• [WHAT IS BEING ASKED]: Down to the last line, restate the records below word for word, dropping every image.

• [Collected data entries]:
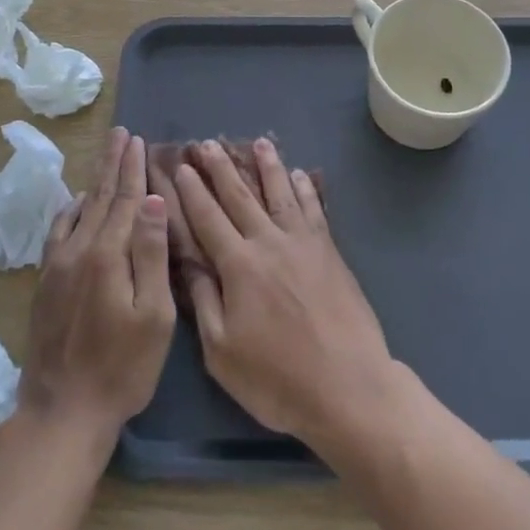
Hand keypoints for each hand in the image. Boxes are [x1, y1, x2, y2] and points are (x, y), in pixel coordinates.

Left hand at [16, 128, 173, 451]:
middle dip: (111, 164)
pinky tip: (75, 205)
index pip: (124, 199)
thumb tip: (152, 200)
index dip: (132, 168)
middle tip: (119, 133)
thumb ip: (151, 253)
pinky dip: (69, 211)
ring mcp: (57, 266)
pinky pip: (58, 232)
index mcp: (108, 255)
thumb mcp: (154, 315)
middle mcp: (78, 250)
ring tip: (104, 159)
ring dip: (93, 182)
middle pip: (99, 197)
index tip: (136, 139)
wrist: (62, 411)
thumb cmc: (122, 367)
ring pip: (79, 211)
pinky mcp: (45, 283)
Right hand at [174, 138, 394, 450]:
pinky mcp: (330, 252)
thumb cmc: (277, 379)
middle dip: (221, 168)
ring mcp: (303, 244)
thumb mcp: (222, 352)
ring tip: (258, 142)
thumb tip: (189, 262)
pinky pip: (314, 210)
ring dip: (268, 166)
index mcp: (239, 266)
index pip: (208, 219)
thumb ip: (205, 301)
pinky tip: (299, 175)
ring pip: (280, 194)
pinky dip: (305, 189)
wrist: (348, 387)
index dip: (192, 192)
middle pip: (241, 197)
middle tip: (207, 142)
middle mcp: (269, 243)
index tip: (181, 167)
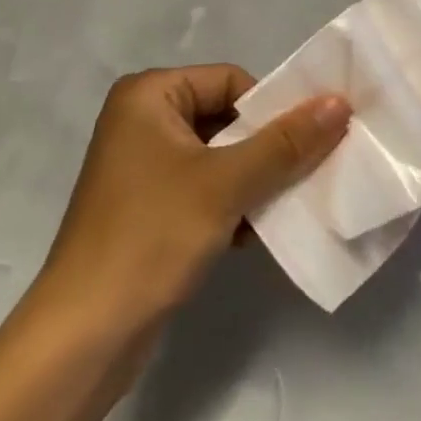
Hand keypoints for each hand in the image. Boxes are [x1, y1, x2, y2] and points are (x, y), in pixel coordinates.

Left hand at [38, 64, 351, 326]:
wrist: (81, 340)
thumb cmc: (151, 237)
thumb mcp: (225, 184)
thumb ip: (284, 143)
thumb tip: (338, 102)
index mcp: (150, 94)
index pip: (230, 81)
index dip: (270, 109)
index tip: (307, 141)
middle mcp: (141, 119)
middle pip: (223, 117)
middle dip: (264, 148)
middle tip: (307, 172)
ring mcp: (140, 166)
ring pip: (215, 156)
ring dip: (251, 180)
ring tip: (284, 205)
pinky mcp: (143, 208)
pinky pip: (199, 188)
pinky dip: (228, 204)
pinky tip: (252, 234)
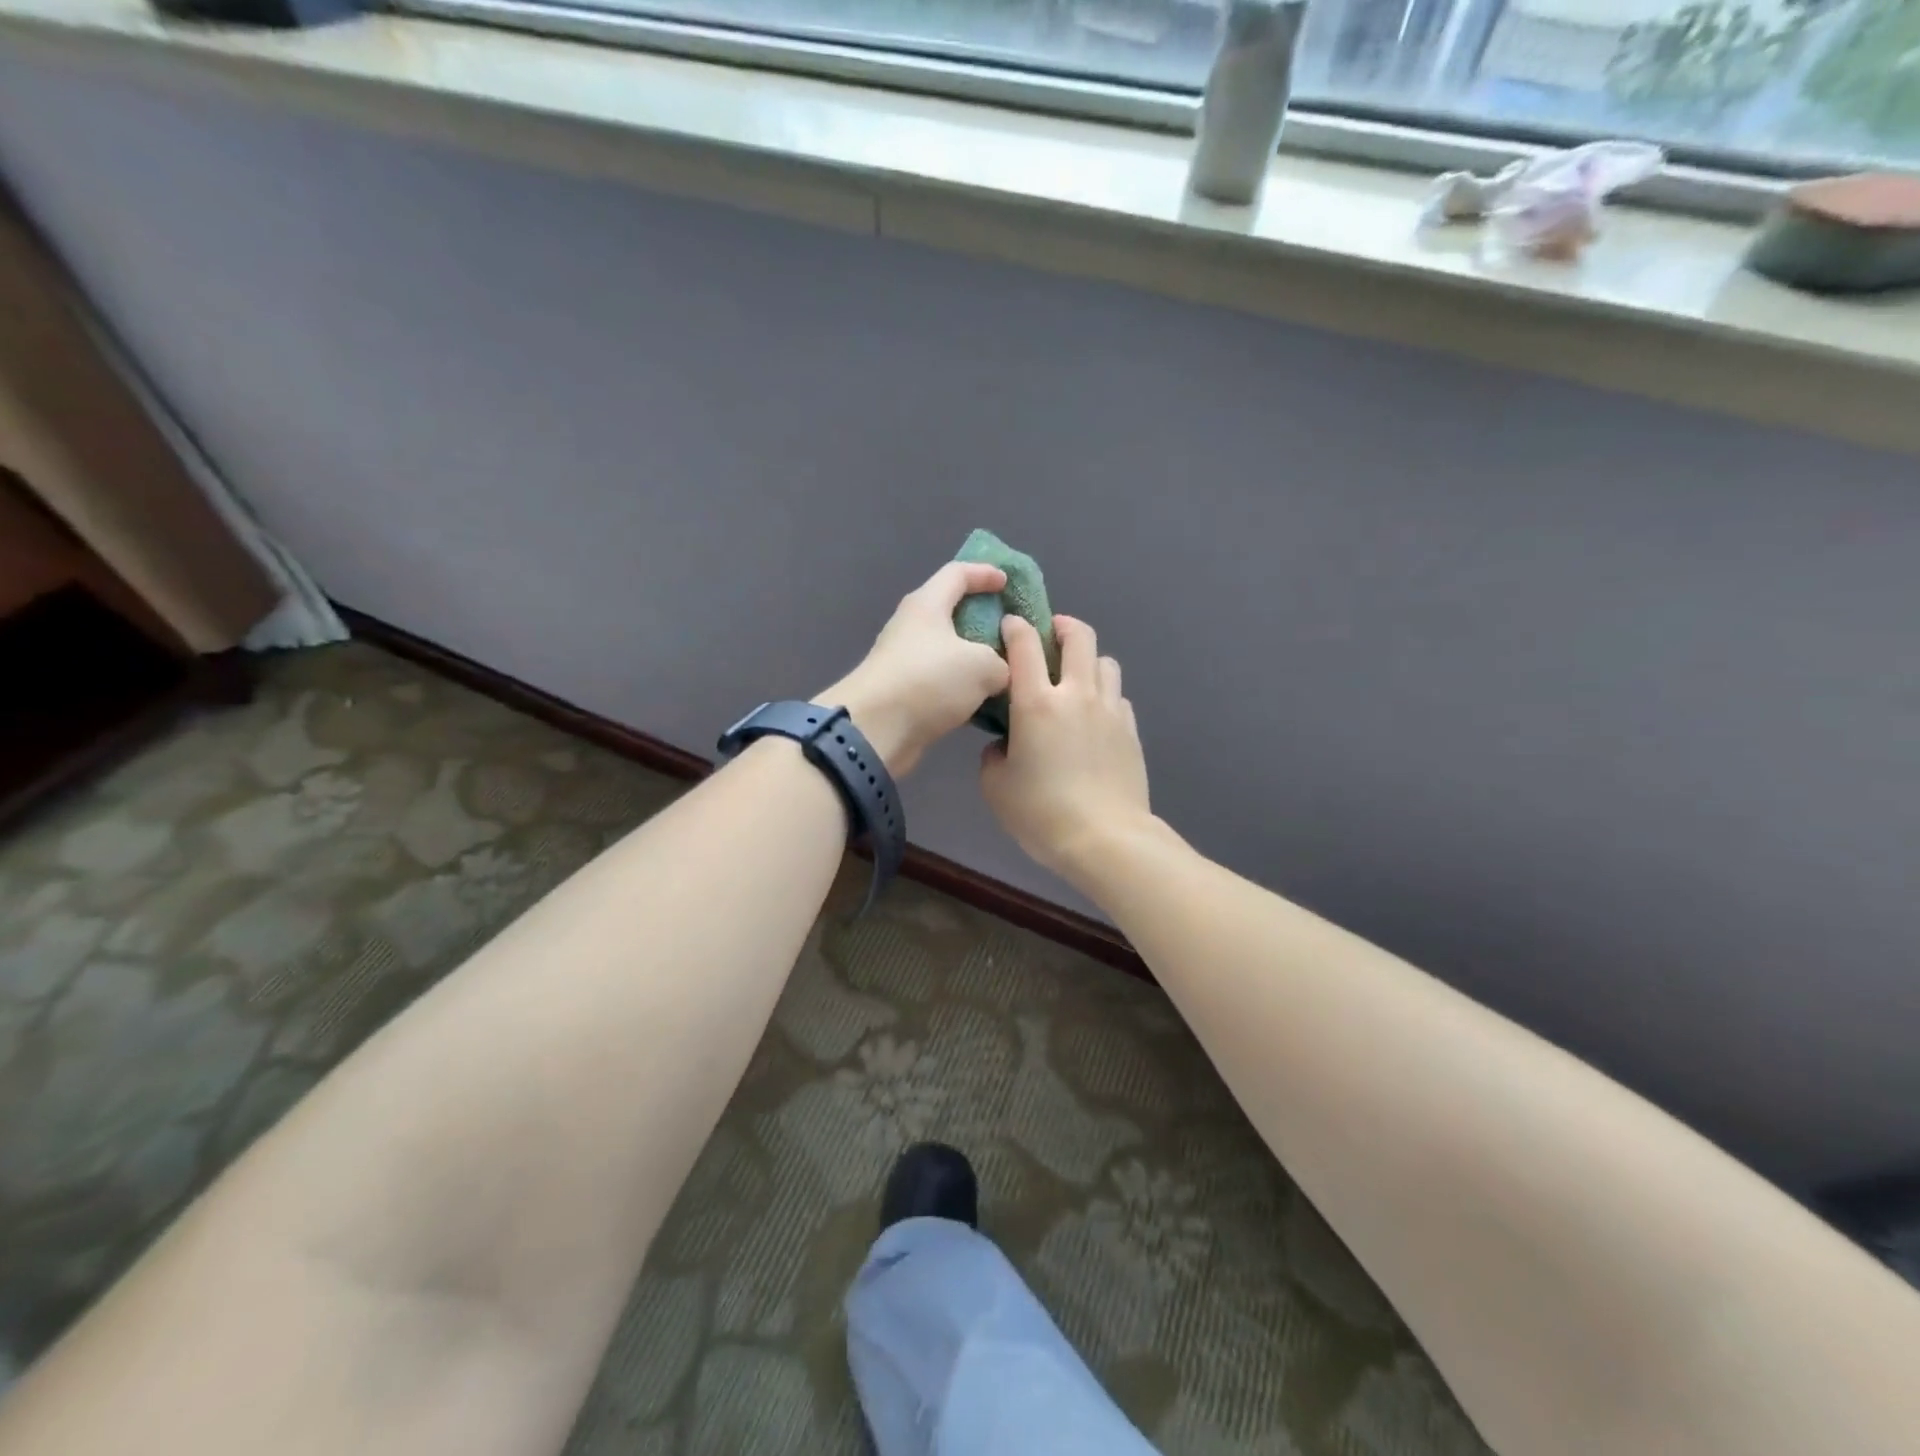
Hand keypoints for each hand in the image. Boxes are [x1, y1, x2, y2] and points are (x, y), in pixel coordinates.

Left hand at [819, 562, 1012, 777]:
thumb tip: (1001, 672)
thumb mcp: (983, 666)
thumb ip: (1003, 662)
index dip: (984, 573)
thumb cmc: (929, 681)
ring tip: (1005, 670)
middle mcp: (912, 627)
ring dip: (974, 658)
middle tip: (1011, 632)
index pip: (957, 574)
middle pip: (950, 612)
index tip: (1006, 583)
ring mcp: (904, 661)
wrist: (875, 730)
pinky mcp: (903, 693)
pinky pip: (940, 682)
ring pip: (947, 651)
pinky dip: (962, 688)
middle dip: (982, 619)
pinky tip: (984, 702)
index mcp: (927, 605)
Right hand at [980, 614, 1152, 885]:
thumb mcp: (996, 787)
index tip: (1009, 627)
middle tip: (1050, 636)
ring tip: (1075, 679)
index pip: (1025, 644)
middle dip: (1062, 626)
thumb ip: (994, 754)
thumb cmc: (1041, 813)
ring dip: (1088, 660)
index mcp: (1037, 703)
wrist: (1104, 839)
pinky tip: (1094, 717)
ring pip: (1105, 662)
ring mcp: (1111, 710)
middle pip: (1079, 636)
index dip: (1015, 627)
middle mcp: (1077, 694)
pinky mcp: (1131, 730)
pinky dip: (1104, 695)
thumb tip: (1005, 744)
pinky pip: (1118, 697)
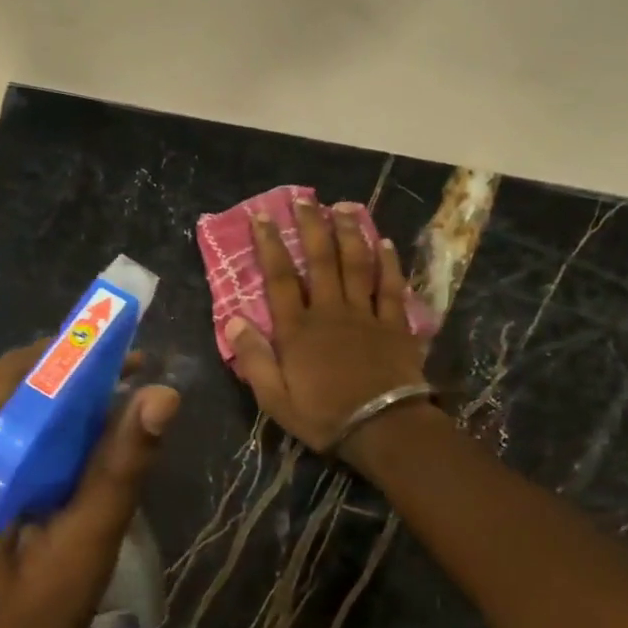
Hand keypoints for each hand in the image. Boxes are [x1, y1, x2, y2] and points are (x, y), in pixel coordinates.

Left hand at [0, 344, 178, 627]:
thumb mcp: (80, 553)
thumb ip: (117, 470)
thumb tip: (161, 394)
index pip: (17, 376)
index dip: (77, 356)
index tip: (132, 357)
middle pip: (7, 392)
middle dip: (71, 382)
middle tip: (132, 390)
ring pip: (1, 415)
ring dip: (56, 411)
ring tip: (113, 423)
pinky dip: (35, 440)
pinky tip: (73, 461)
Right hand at [225, 196, 426, 458]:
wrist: (383, 428)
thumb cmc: (323, 416)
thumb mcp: (274, 397)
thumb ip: (254, 358)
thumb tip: (233, 319)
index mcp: (298, 330)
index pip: (279, 279)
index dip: (270, 246)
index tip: (263, 218)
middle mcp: (330, 312)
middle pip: (320, 261)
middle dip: (311, 227)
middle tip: (304, 200)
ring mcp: (365, 315)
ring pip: (356, 265)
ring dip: (349, 233)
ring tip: (343, 207)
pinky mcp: (394, 325)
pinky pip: (390, 287)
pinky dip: (387, 262)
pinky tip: (383, 241)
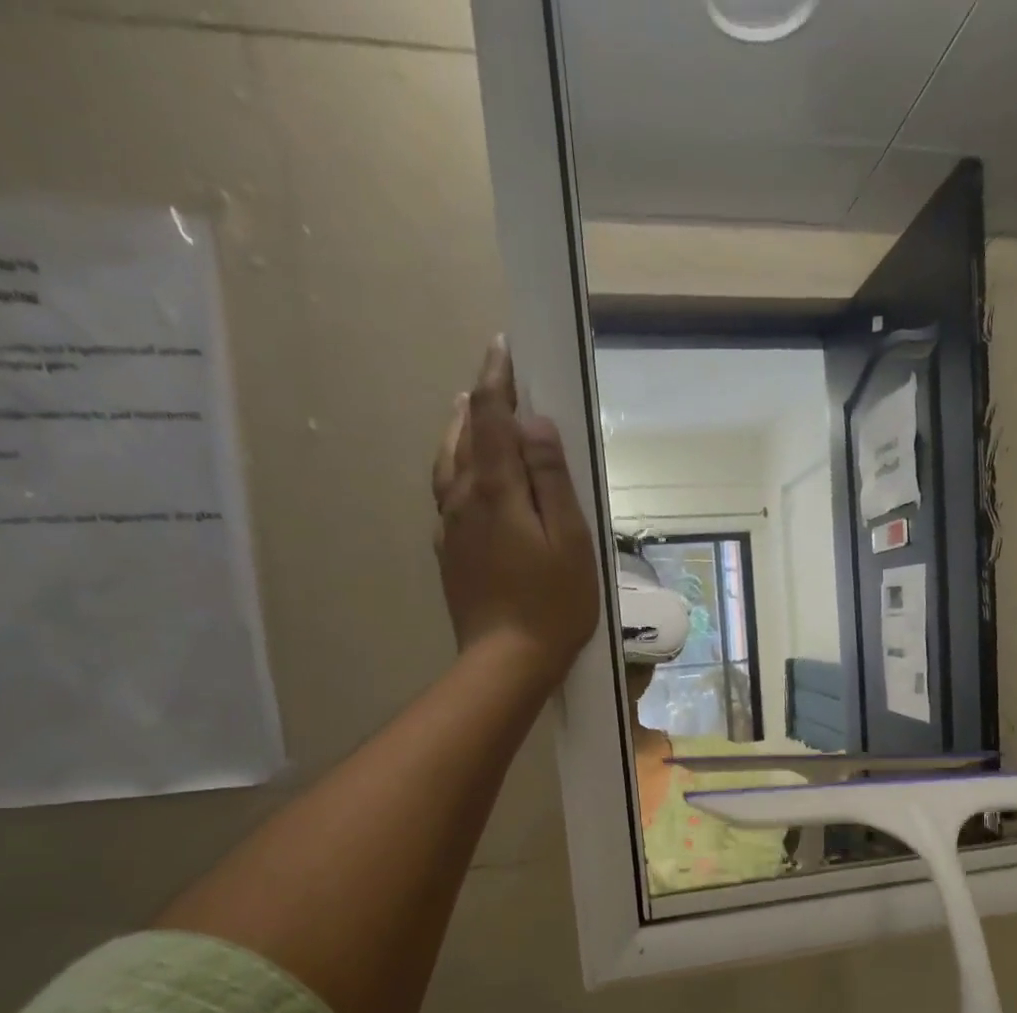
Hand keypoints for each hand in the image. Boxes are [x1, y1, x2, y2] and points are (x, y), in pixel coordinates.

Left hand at [433, 337, 600, 686]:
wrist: (506, 661)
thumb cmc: (553, 603)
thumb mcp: (570, 540)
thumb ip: (552, 479)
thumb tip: (536, 425)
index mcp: (495, 490)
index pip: (492, 418)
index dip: (498, 381)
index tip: (503, 349)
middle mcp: (462, 498)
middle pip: (464, 435)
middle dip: (479, 401)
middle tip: (495, 379)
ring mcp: (450, 527)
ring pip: (448, 463)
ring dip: (460, 430)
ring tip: (471, 411)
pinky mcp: (449, 552)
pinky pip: (446, 493)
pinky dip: (455, 467)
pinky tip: (465, 475)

• [EXERCISE ANSWER]:
Hand keypoints for each hand in the image. Boxes are [x1, y1, x2, y2] and points are (x, y), in pixel coordinates.

Left hand at [16, 128, 173, 451]:
middle dip: (111, 164)
pinky tip: (75, 205)
index pip: (124, 199)
thumb tip: (152, 200)
index dip: (132, 168)
middle tip: (119, 133)
thumb ip: (151, 253)
pinky dip: (69, 211)
ring mcp: (57, 266)
pinky pip: (58, 232)
index mcp: (108, 255)
thumb mcp: (154, 315)
middle mcp: (78, 250)
ring tip: (104, 159)
ring dip: (93, 182)
middle pip: (99, 197)
index tip: (136, 139)
wrist: (62, 411)
thumb cmc: (122, 367)
ring pip: (79, 211)
pinky mcp: (45, 283)
Right hand at [174, 138, 394, 450]:
pinky mcp: (330, 252)
thumb cmc: (277, 379)
middle dip: (221, 168)
ring mcp: (303, 244)
thumb mcp: (222, 352)
ring tip: (258, 142)
thumb tip: (189, 262)
pinky pip: (314, 210)
ring dip: (268, 166)
index mcp: (239, 266)
index pip: (208, 219)
thumb ip: (205, 301)
pinky tip: (299, 175)
ring pip: (280, 194)
pinky dip: (305, 189)
wrist: (348, 387)
index dip: (192, 192)
middle pip: (241, 197)
middle tip: (207, 142)
middle mcp: (269, 243)
index tip: (181, 167)
Hand keypoints for each hand in the image. Boxes are [x1, y1, x2, y2] and points are (x, y), in pixel coordinates.

Left hand at [38, 64, 351, 326]:
wrist: (81, 340)
thumb cmc: (151, 237)
thumb mcp: (225, 184)
thumb ip: (284, 143)
thumb tip: (338, 102)
index mcp: (150, 94)
index pip: (230, 81)
index dip: (270, 109)
index tip: (307, 141)
middle mcp: (141, 119)
middle pip: (223, 117)
middle dip: (264, 148)
middle tip: (307, 172)
ring mcp: (140, 166)
ring pip: (215, 156)
ring dip: (251, 180)
ring tip: (284, 205)
pinky mcp: (143, 208)
pinky pip: (199, 188)
pinky dip: (228, 204)
pinky tip: (252, 234)
Hand keypoints for each hand in the image. Boxes are [x1, y1, x2, y2] and points are (x, y), in pixel coordinates.

Left hand at [819, 562, 1012, 777]:
thumb tip: (1001, 672)
thumb mcp: (983, 666)
thumb ip: (1003, 662)
index dip: (984, 573)
thumb cmc: (929, 681)
ring tip: (1005, 670)
middle mcp: (912, 627)
ring dip: (974, 658)
middle tip: (1011, 632)
index pip: (957, 574)
middle pip: (950, 612)
index tip: (1006, 583)
ring mcp: (904, 661)
wrist: (875, 730)
pinky mcp: (903, 693)
pinky pip: (940, 682)
ring pip: (947, 651)
pinky dip: (962, 688)
middle dip: (982, 619)
pinky tip: (984, 702)
index mcp: (927, 605)
Right hand at [980, 614, 1152, 885]:
thumb mcp: (996, 787)
index tip: (1009, 627)
middle tip: (1050, 636)
ring tip: (1075, 679)
index pip: (1025, 644)
middle dip: (1062, 626)
thumb ip: (994, 754)
thumb cmc: (1041, 813)
ring dip: (1088, 660)
index mcp: (1037, 703)
wrist: (1104, 839)
pinky tip: (1094, 717)
ring pip: (1105, 662)
ring mcp: (1111, 710)
middle pip: (1079, 636)
index dip: (1015, 627)
middle mcp: (1077, 694)
pinky mcp: (1131, 730)
pinky dip: (1104, 695)
thumb tip: (1005, 744)
pinky pip: (1118, 697)
Hand keypoints for each hand in the image. Boxes are [x1, y1, x2, y2] and points are (x, y), in pixel coordinates.

Left hand at [0, 344, 178, 627]:
thumb mcp: (80, 553)
thumb ip: (117, 470)
thumb tip: (161, 394)
index pip: (17, 376)
index dip: (77, 356)
index tip: (132, 357)
middle pip: (7, 392)
middle dip: (71, 382)
middle tip: (132, 390)
ring pip: (1, 415)
ring dip: (56, 411)
ring tip: (113, 423)
pinky dip: (35, 440)
pinky tip: (73, 461)
Right hand at [225, 196, 426, 458]:
wrist: (383, 428)
thumb cmc: (323, 416)
thumb mcp: (274, 397)
thumb ip: (254, 358)
thumb tip: (233, 319)
index mcp: (298, 330)
index pip: (279, 279)
index dip: (270, 246)
index tip: (263, 218)
middle mcp: (330, 312)
middle pip: (320, 261)
middle dip: (311, 227)
middle tip: (304, 200)
ring mcp: (365, 315)
ring pip: (356, 265)
ring dip: (349, 233)
ring tip: (343, 207)
pinky mcp: (394, 325)
pinky pip: (390, 287)
pinky dip: (387, 262)
pinky tip: (383, 241)
Hand keypoints for each hand in the image. Boxes are [x1, y1, x2, y2] and points are (x, y), in pixel coordinates.

Left hand at [433, 337, 600, 686]:
wrist: (506, 661)
thumb cmc: (553, 603)
thumb mcp: (570, 540)
thumb ip: (552, 479)
thumb tip: (536, 425)
index mcp: (495, 490)
index pip: (492, 418)
index dip: (498, 381)
index tip: (503, 349)
middle mcp: (462, 498)
middle pip: (464, 435)
middle dip: (479, 401)
middle tip: (495, 379)
ring mcp: (450, 527)
ring pip: (448, 463)
ring dip: (460, 430)
ring tip: (471, 411)
pinky mcp: (449, 552)
pinky pip: (446, 493)
pinky dip: (455, 467)
pinky tip: (465, 475)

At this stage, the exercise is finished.